An “eligible decision” is a decision which was made on a person’s application for entry clearance (etc). Such a decision might contain a decision not to request specified documents under paragraph 245AA or it might involve a decision not to request additional evidence under the published evidential flexibility policy, but the decision cannot be a decision not to request specified documents or a failure to follow the evidential flexibility policy. Those are only aspects of the eligible decision. It is apparent that something has gone awry with the drafting of these provisions.

109.

That is a regrettable state of affairs.
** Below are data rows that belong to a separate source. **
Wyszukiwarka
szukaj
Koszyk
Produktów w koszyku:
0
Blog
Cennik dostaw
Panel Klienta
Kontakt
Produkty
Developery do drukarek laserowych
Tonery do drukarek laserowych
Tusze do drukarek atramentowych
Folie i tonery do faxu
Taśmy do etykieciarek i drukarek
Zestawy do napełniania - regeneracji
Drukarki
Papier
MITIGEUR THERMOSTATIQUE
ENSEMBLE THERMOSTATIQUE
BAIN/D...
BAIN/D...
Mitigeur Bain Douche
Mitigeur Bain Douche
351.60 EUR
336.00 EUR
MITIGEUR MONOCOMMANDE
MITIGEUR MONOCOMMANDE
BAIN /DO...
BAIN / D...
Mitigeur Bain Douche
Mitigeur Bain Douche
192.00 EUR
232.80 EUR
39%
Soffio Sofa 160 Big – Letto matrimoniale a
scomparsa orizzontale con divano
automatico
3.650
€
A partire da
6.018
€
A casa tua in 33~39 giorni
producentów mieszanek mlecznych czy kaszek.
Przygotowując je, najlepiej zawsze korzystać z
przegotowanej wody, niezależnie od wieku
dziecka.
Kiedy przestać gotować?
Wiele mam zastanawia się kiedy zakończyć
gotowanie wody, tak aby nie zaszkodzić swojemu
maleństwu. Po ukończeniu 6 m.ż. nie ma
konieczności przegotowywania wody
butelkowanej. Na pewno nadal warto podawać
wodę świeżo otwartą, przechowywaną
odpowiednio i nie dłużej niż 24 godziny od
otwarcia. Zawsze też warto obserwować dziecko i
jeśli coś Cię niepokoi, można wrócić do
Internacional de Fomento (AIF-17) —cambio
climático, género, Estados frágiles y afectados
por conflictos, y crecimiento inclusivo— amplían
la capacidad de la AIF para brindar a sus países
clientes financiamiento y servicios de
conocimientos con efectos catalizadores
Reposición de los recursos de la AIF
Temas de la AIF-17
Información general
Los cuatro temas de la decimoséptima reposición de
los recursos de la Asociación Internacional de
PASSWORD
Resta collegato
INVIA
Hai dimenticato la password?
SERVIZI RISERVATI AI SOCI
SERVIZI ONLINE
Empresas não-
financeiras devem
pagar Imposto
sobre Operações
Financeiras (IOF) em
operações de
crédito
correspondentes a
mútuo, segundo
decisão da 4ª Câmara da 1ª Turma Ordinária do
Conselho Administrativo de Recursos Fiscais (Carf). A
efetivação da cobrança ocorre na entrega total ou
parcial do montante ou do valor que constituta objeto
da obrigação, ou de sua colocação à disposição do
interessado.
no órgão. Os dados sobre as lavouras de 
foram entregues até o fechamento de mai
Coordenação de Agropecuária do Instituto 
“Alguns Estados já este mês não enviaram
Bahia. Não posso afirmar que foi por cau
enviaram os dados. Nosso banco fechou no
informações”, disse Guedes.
The Court of Appeal grappled with a similar problem in Hoque v SSHD [2020] EWCA Civ 1357; [2020] 4 WLR 154, in which a sentence in paragraph 276B of the Rules had been inserted in the wrong place. Underhill LJ recently reviewed that and other authorities in Mustaj v SSHD [2025] EWCA Civ 663, noting that the court had for some time been able to correct obvious drafting errors in statute, as explained by Lord Nicholls in Inco Europe Ltd v First Choice Distribution [2000] UKHL 15; [2000] 1 WLR 586, at p592. Underhill LJ suggested that the law provided for at least an equivalent latitude to correct obvious errors in the Immigration Rules.

110.

Whilst I respectfully agree, the judicial correction of drafting errors in the Immigration Rules brings with it an obvious danger. The Immigration Rules should be expressed in a way which is clear to applicants and their advisers and the civil servants tasked with their application. Frequently, they are not. Underhill LJ noted at [4] of Mudiyanselage that the Rules were drafted “in a rebarbative system which makes navigation far from straightforward”. Matters have become considerably worse since then, and the Immigration Rules are now painfully difficult to navigate (and to understand) as a result of the replacement of sequentially numbered provisions with a myriad of appendices which appear in no logical order and which contain paragraphs which are identified by a complex system of letters and numbers, often with multiple decimal points.

111.

It is to my mind undesirable that a further layer of complexity is added atop this spider’s web by judges seeking to correct the provisions in question. If, as seems likely, no action is taken to correct the drafting errors which lead to those corrections, those who make and decide applications under the Immigration Rules must locate and understand both the Rules and the judicial decisions in which they have been corrected, leading to obvious potential for error. It would be far better if the Immigration Rules made sense in the first place.

112.

Be that as it may, I was invited by Mr Malik and Ms Thelen to construe paragraph AR3.3 in accordance with the principles I have set out above, and I will do so.

113.

The correction of the obvious drafting error to which I have referred above is a simple matter. The eligible decision cannot be a decision not to request specified documents or a failure to follow the evidential flexibility policy. What must have been intended is that the eligible decision was one which included a decision not to request specified documents or a failure to follow the evidential flexibility policy. The insertion of those three words at the start of paragraphs AR3.3(d) and (e) merely ensures that they make sense and are consistent with the overall scheme of the appendix.

114.

Paragraphs AR3.3(d) and (e) of Appendix AR of the Immigration Rules therefore permit a reviewer to consider evidence which is submitted with an application for Administrative Review and which was not before the original decision maker where the eligible decision was one which included a decision not to request specified documents under paragraph 245AA of the Rules, or one which included a failure to follow the EFP published on gov.uk.

115.

That obvious problem having been corrected, the proper construction of AR3.3(d) and (e) is more problematic and they must be considered separately.